A los partidos les molesta el desconfiado sistema de control que les impone la democracia

En lo doméstico, una alegría humilde, casi franciscana: al Portu le han emparejado en la Copa con el Valencia. También el Real Unión ha salido muy bien parado, pero yo le tengo especial cariño al Portugalete por su presidente. Nunca a persona alguna le ha ido mejor su nombre. El presi del Portu se llama Amable, y de verdad que es una buena persona. Ahora lo que hace falta es que el equipo defienda sus colores.

E introducido amablemente el tema doméstico, pasemos a la política. El 25 de octubre, fecha que iba a ser la del referéndum por el que los vascos y vascas íbamos a decidir nuestro futuro, se ha ido reduciendo de una larguísima cadeneta humana -kalejira para los euskaldunes-, a unas modestas concentraciones. 25 de octubre, fecha mágica de cuando aprobamos el Estatuto, porque, con cierto aire pretencioso, aquel PNV foralista y muy moderado, que estaba a partir un piñón con la UCD de Suárez, decidió aprobar el Estatuto el mismo día del calendario que la ley de Reforma de los Fueros de 1839, tras la victoria liberal que dio lugar al Abrazo de Vergara. Si en la historia, hasta el momento, las repeticiones se convierten en farsas, lo sentenció aúlicamente Marx en El Dieciocho Brumario de Luis Bonaparte, aquí, de tanto repetir, no llegan ni a cadeneta humana. No sólo las acciones y valores se deprecian, también lo hacen nuestras fechas históricas.
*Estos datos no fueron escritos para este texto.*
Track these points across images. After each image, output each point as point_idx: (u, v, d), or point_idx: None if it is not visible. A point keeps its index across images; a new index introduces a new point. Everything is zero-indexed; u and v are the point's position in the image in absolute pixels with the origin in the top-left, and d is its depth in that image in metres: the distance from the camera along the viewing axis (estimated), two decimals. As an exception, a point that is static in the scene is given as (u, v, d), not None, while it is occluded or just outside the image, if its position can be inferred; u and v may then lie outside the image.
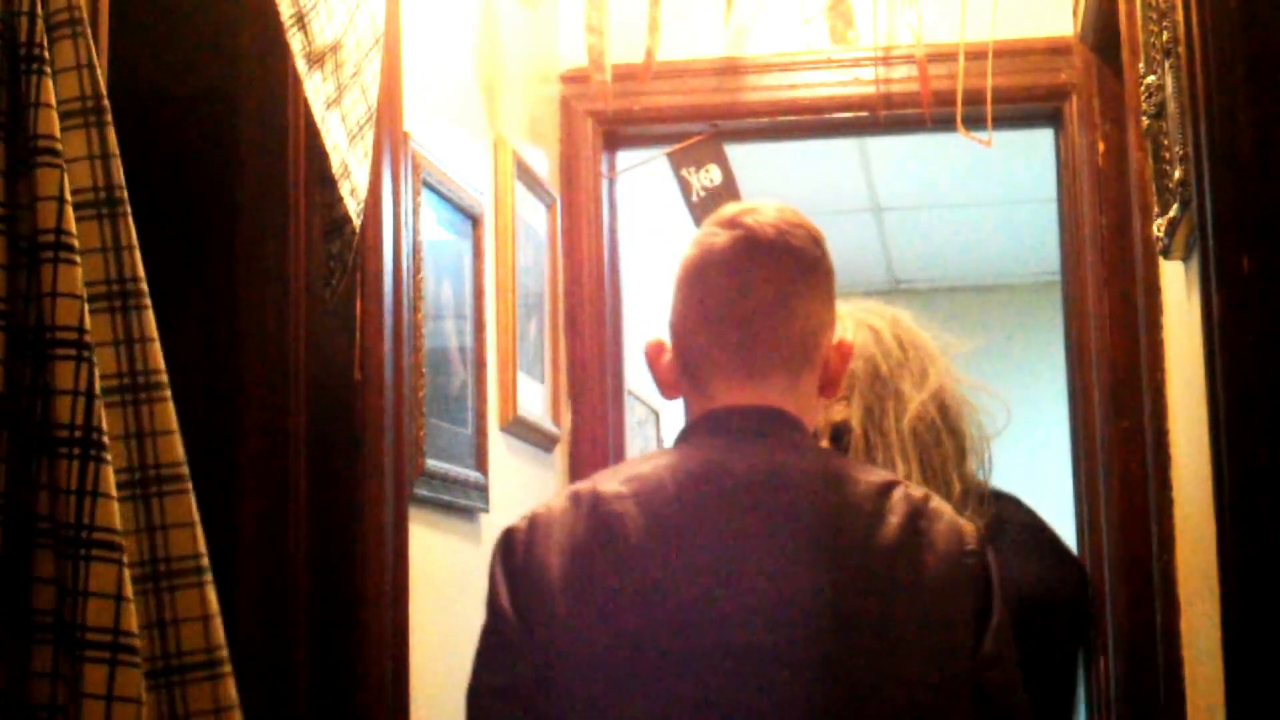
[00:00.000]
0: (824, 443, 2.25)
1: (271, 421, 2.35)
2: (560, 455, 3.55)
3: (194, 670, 1.60)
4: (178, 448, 1.63)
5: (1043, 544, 2.24)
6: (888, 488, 1.65)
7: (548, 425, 3.42)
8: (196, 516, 1.65)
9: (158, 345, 1.63)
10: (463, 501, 2.83)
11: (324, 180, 2.32)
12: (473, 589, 2.69)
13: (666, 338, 1.77)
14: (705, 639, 1.57)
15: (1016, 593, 1.92)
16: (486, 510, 2.93)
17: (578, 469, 3.56)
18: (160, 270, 2.40)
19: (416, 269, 2.63)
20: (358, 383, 2.40)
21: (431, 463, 2.65)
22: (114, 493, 1.54)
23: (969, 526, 1.66)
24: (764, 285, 1.70)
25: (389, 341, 2.46)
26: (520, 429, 3.22)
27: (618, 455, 3.65)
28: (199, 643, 1.61)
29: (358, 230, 2.32)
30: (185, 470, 1.64)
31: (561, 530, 1.64)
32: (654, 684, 1.57)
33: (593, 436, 3.61)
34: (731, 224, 1.73)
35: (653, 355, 1.77)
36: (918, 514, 1.63)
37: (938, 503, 1.66)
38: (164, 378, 1.63)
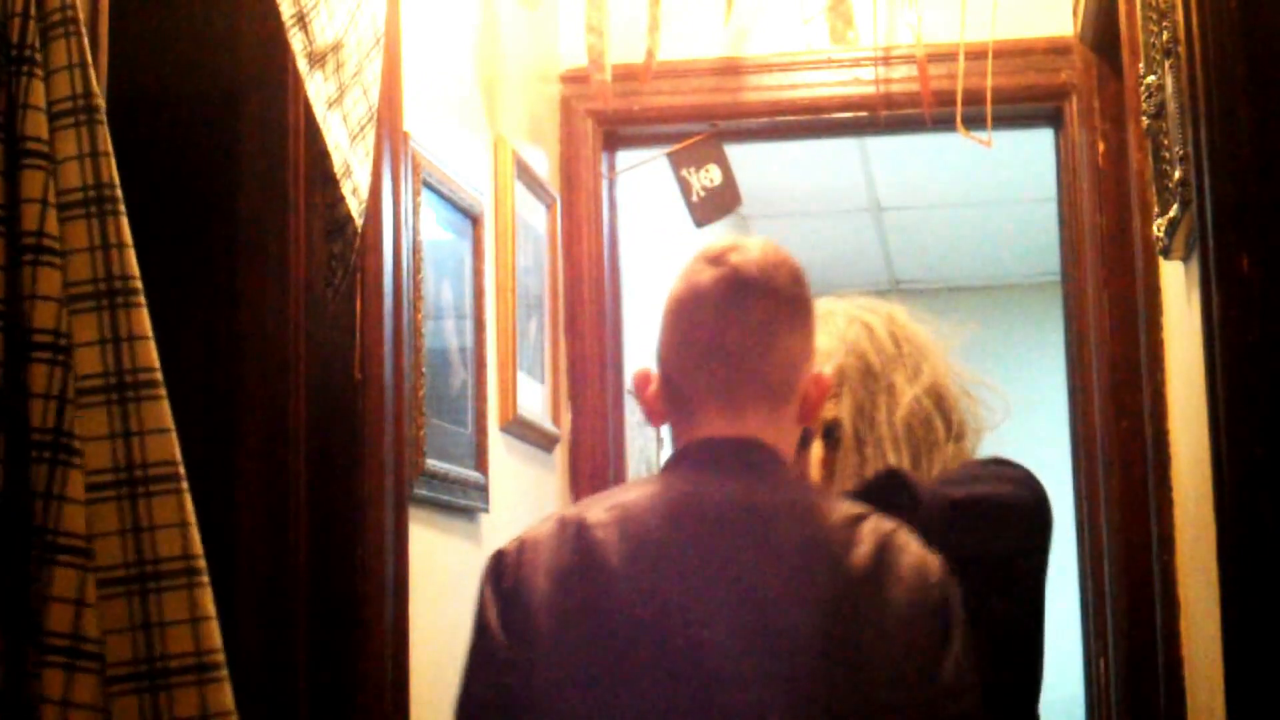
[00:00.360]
0: (818, 442, 2.26)
1: (271, 421, 2.35)
2: (560, 455, 3.55)
3: (181, 674, 1.57)
4: (168, 447, 1.60)
5: (1003, 462, 2.25)
6: (858, 519, 1.71)
7: (548, 425, 3.42)
8: (189, 517, 1.61)
9: (150, 343, 1.61)
10: (463, 501, 2.83)
11: (325, 180, 2.32)
12: (472, 589, 2.68)
13: (654, 367, 1.83)
14: (680, 664, 1.63)
15: (982, 496, 2.02)
16: (486, 510, 2.93)
17: (578, 469, 3.56)
18: (160, 270, 2.40)
19: (416, 269, 2.63)
20: (358, 383, 2.40)
21: (431, 463, 2.65)
22: (81, 497, 1.54)
23: (934, 560, 1.72)
24: (747, 323, 1.77)
25: (389, 341, 2.46)
26: (520, 429, 3.22)
27: (618, 455, 3.65)
28: (187, 646, 1.58)
29: (360, 230, 2.32)
30: (178, 470, 1.61)
31: (548, 555, 1.71)
32: (631, 707, 1.64)
33: (593, 436, 3.61)
34: (717, 261, 1.79)
35: (640, 385, 1.84)
36: (886, 546, 1.69)
37: (906, 536, 1.72)
38: (157, 376, 1.61)
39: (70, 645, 1.51)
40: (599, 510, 1.72)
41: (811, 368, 1.82)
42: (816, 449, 2.28)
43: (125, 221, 1.62)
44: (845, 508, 1.73)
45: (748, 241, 1.83)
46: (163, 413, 1.61)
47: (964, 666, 1.67)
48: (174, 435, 1.62)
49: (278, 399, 2.35)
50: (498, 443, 3.08)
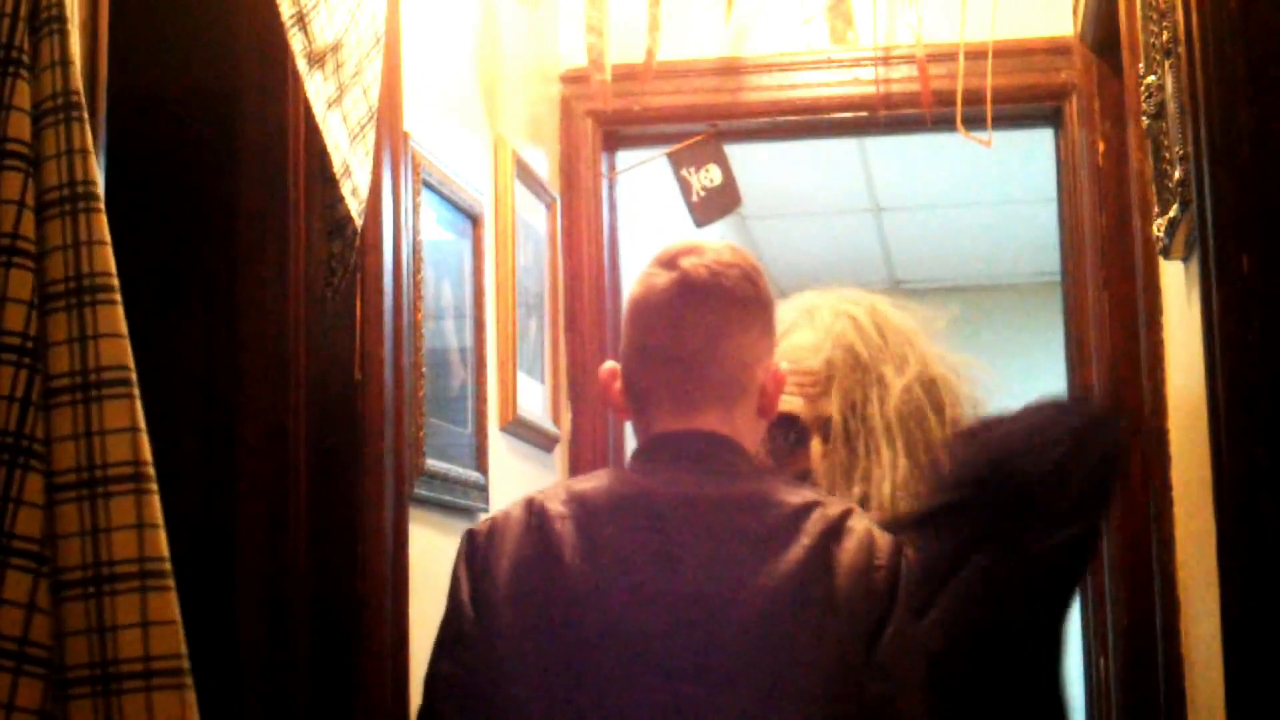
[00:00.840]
0: (815, 440, 2.26)
1: (271, 421, 2.35)
2: (560, 455, 3.55)
3: (131, 680, 1.54)
4: (130, 447, 1.57)
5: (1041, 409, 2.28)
6: (806, 509, 1.75)
7: (548, 425, 3.42)
8: (151, 519, 1.58)
9: (120, 341, 1.58)
10: (463, 501, 2.83)
11: (325, 180, 2.32)
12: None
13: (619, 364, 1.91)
14: (628, 653, 1.69)
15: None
16: (486, 510, 2.93)
17: (578, 469, 3.56)
18: (160, 270, 2.41)
19: (416, 269, 2.63)
20: (358, 383, 2.40)
21: (431, 463, 2.65)
22: (40, 500, 1.52)
23: (883, 540, 1.75)
24: (697, 325, 1.82)
25: (389, 341, 2.46)
26: (520, 429, 3.22)
27: (617, 455, 3.65)
28: (136, 651, 1.55)
29: (359, 230, 2.32)
30: (139, 470, 1.57)
31: (512, 542, 1.77)
32: (583, 695, 1.69)
33: (593, 436, 3.61)
34: (670, 264, 1.85)
35: (606, 382, 1.91)
36: (831, 534, 1.73)
37: (855, 520, 1.76)
38: (124, 375, 1.58)
39: (18, 650, 1.50)
40: (558, 501, 1.78)
41: (769, 362, 1.88)
42: (816, 446, 2.29)
43: (100, 219, 1.59)
44: (794, 498, 1.77)
45: (703, 243, 1.89)
46: (126, 412, 1.57)
47: (901, 649, 1.71)
48: (140, 435, 1.58)
49: (278, 399, 2.35)
50: (498, 443, 3.08)
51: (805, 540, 1.71)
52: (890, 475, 2.25)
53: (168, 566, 1.58)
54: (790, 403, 2.30)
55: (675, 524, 1.74)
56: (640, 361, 1.85)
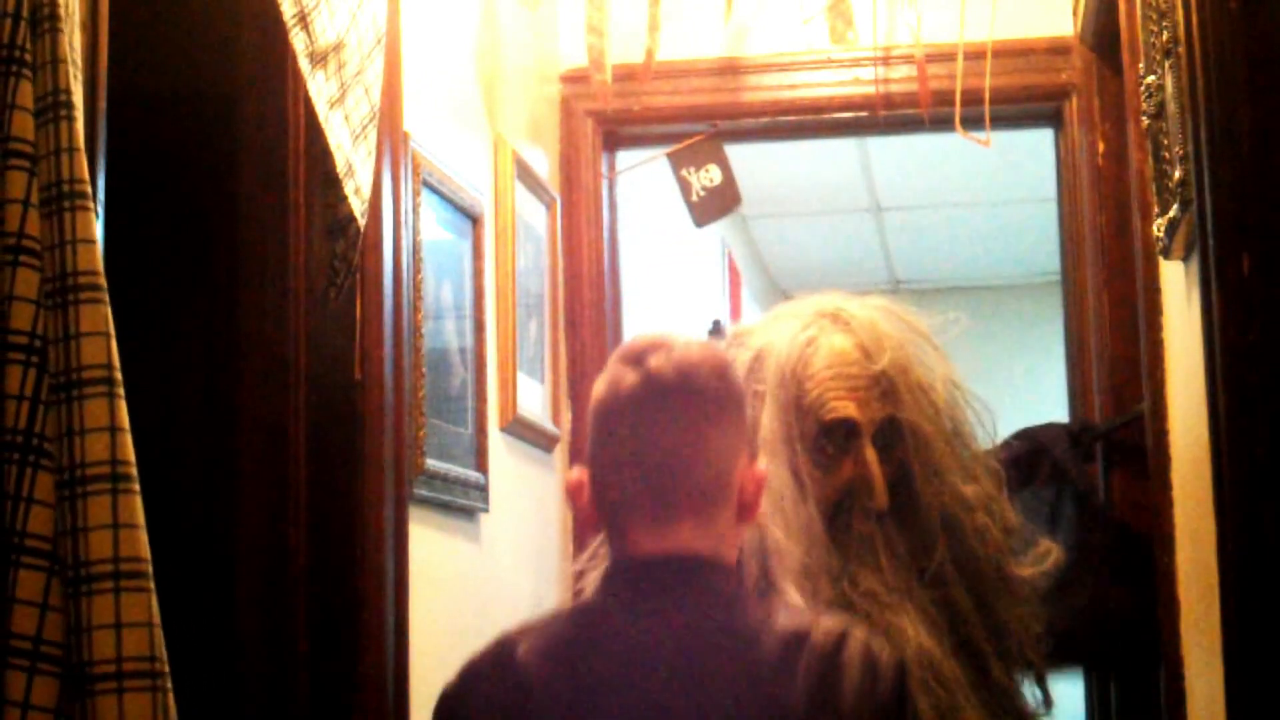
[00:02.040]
0: (868, 445, 2.27)
1: (271, 421, 2.35)
2: (560, 455, 3.55)
3: (103, 681, 1.53)
4: (105, 446, 1.56)
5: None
6: (798, 641, 1.65)
7: (547, 425, 3.42)
8: (131, 519, 1.56)
9: (101, 339, 1.57)
10: (463, 501, 2.83)
11: (327, 180, 2.32)
12: (473, 589, 2.67)
13: (587, 470, 1.77)
14: None
15: None
16: (486, 510, 2.93)
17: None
18: (160, 271, 2.41)
19: (416, 269, 2.63)
20: (358, 383, 2.40)
21: (431, 463, 2.65)
22: (50, 499, 1.53)
23: (884, 657, 1.66)
24: (666, 431, 1.69)
25: (389, 341, 2.46)
26: (520, 429, 3.22)
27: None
28: (108, 653, 1.53)
29: (362, 229, 2.32)
30: (118, 470, 1.56)
31: (481, 695, 1.68)
32: None
33: (593, 436, 3.61)
34: (636, 362, 1.73)
35: (574, 493, 1.77)
36: (828, 667, 1.63)
37: (853, 644, 1.66)
38: (104, 374, 1.57)
39: (33, 648, 1.50)
40: (529, 648, 1.69)
41: (745, 460, 1.74)
42: (870, 451, 2.27)
43: (87, 216, 1.59)
44: (783, 626, 1.66)
45: (670, 338, 1.76)
46: (104, 411, 1.56)
47: None
48: (120, 434, 1.57)
49: (278, 399, 2.35)
50: (498, 443, 3.08)
51: (800, 682, 1.61)
52: (977, 472, 2.29)
53: (145, 567, 1.56)
54: (844, 407, 2.27)
55: (660, 672, 1.63)
56: (608, 471, 1.72)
Y para acabar, lo que tenía que pasar. Hasta hoy los enfrentamientos entre la judicatura y el Gobierno vasco han sido escaramuzas momentáneas en el fragor de la tensión a la que nos tiene acostumbrado el nacionalismo. A partir de la inauguración, la semana pasada, del año judicial en el Palacio de Justicia de Bilbao, ya no se trata de una escaramuza. Es, definitivamente, el enfrentamiento de dos discursos. Uno, republicano, ortodoxo e ilustrado, el del magistado Ruiz Piñeiro, recordando la función del contrapoder judicial en todo sistema liberal. El otro, el del consejero de Justicia, Joseba Azkarraga, es ajeno a la doctrina democrática. Y es que los partidos -no sólo le pasa a los nacionalistas- tienen una tendencia natural al totalitarismo; les molesta el desconfiado sistema de control que la democracia les impone con el poder judicial. Una vez domesticado el legislativo por un cuartelero sistema de partidos, solo queda el judicial como contrapoder. Cuidado, el tema puede ser también pedagógico, la democracia no es un sistema de mayorías, es un sistema pactado en donde la ley obliga a todos. De ahí las prerrogativas del poder judicial. Lo otro es dictadura, y Azkarraga hacía, quizás sin darse cuenta, ese discurso. El poder judicial, desde Montesquieu, es una imprescindible institución política.